Filtering by Tag: massage

Baby Nemesis

anthony bruni

This week I wanted to write about how we can use bodywork to protect ourselves from taking on unwanted emotions. I had some unwanted help.

I'm writing this sitting in an aluminum tube 30,0000 feet above the Appalachian mountains. As I looked down at the lumpy land I ponder how interconnected we are. We are constantly exchanging information, emotions, and ideas with one other. We are perpetually programming each other's nervous systems by what we consciously and unconsciously share with each other. I'm helped with these thoughts by a disgruntled baby seated in front of me. She is upset about being abducted from the earth I presume. While her frustration is not wanted it is reasonable. She is adept at expressing her displeasure and stealthily passes her emotions to the distracted people around her. Before I even consciously realize there is a crying baby I become irritable. I take on all her emotions of anger, fear, and helplessness before I recognize her as the source of my mental clutter. Congratulations baby, you successfully hacked into my nervous system. But we still have 4 more hours on this metal bird. That's a long time to maintain control of my nervous system.

Now before I continue I want to acknowledge the baby as a worthy adversary. She is a fierce diaper-clad warrior intent and fully capable of making everyone on this plane feel the same degree of annoyance she feels. To underestimate her skill as an emotional propagandist would be a costly mistake. She has the advantage of being closer to instinctual realities than I am. However, she lacks tactics at this game. To quote Sun Tzu from The Art of War "know your enemy and know yourself and you can fight a hundred battles without disaster".

What I know, and this baby does not is a colloquial understanding of mirror neurons, I know by just by making googly faces at this baby she in return will instinctually make the same faces at me. I also know that whatever gestures we mammals make with our faces, whatever poses we hold in our body will summon a corresponding emotional state. We can tell if another human is angry or happy just by the way they are inhabiting their physical body. This is what we base all our communications on and what allows us to form a complex social group. I use this knowledge against my nemesis the baby.

So when I make silly googly faces at the baby I know she will likely mirror my facial expressions. It may take a minute but if I am persistent she will eventually start to mirror what I am doing. When this happens she will start to experience the emotions that correlate with her silly googly-eyed face. As soon as this happens I will have won a victory with this baby.

So, why am I on some ramble about having an energetic dual I with a high altitude baby, something most normal well-adjusted people would not associate with massage, bodywork or health.
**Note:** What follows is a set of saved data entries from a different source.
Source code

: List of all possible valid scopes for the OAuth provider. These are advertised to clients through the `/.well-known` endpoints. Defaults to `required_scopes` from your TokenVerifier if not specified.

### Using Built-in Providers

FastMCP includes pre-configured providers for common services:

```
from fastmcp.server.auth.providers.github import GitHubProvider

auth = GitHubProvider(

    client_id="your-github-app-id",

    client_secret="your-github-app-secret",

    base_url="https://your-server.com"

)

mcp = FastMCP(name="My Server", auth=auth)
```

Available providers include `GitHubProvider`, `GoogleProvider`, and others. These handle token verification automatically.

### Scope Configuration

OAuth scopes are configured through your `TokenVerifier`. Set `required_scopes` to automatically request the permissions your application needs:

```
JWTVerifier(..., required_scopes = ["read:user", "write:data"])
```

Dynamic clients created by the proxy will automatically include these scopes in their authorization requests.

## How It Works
Well, I bring all this up to illustrate a common pattern found throughout life. We are constantly picking up and throwing down emotions that are not ours. If we aren't paying attention when we walk by angry people we can easily become infected with some degree of anger. Often our bodies natural tendency is to mirror back the physical gestures and poses of those around us. We then are open to taking on the emotions that those physical poses summon from our emotional body. We do this with all our emotions of course, not just anger. The more we are aware of this process the more control we have over what emotions we pick up and which ones we don't.
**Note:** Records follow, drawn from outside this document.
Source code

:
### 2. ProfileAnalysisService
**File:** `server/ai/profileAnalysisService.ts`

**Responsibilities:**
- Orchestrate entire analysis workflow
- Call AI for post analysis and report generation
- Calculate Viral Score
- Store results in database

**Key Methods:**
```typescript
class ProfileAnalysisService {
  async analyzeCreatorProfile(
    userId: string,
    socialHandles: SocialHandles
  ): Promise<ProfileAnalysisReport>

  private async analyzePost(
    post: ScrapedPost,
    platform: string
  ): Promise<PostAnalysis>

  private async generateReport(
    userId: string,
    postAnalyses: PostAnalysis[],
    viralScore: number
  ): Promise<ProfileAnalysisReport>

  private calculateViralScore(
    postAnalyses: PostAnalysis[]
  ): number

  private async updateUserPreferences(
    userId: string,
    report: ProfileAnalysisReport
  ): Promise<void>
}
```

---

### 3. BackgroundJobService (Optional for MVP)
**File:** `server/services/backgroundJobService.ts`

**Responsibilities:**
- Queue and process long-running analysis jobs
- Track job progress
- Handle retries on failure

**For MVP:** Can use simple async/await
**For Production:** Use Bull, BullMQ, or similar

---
Massage can make us more attuned to how our emotional and physical bodies are entwined. When we release muscles that have been tense for long periods we often release emotions that were present when those muscles first froze up. Not that this always happens, but it's fairly common. Through massage or conscious movement practices, we gain more a realistic perspective on how we are holding our bodies. We can learn where we are tense, weak, or injured. We can become more aware of how that is influences our emotions. We can make connections between our sore neck and anxiety for example. Being able to do this provides us with the self-knowledge Sun Tzu deems crucial to survive the battle. And if we are all connected and we are constantly influencing and infecting each other's emotions, should we not do what's in our power to have some defense against unwanted emotions?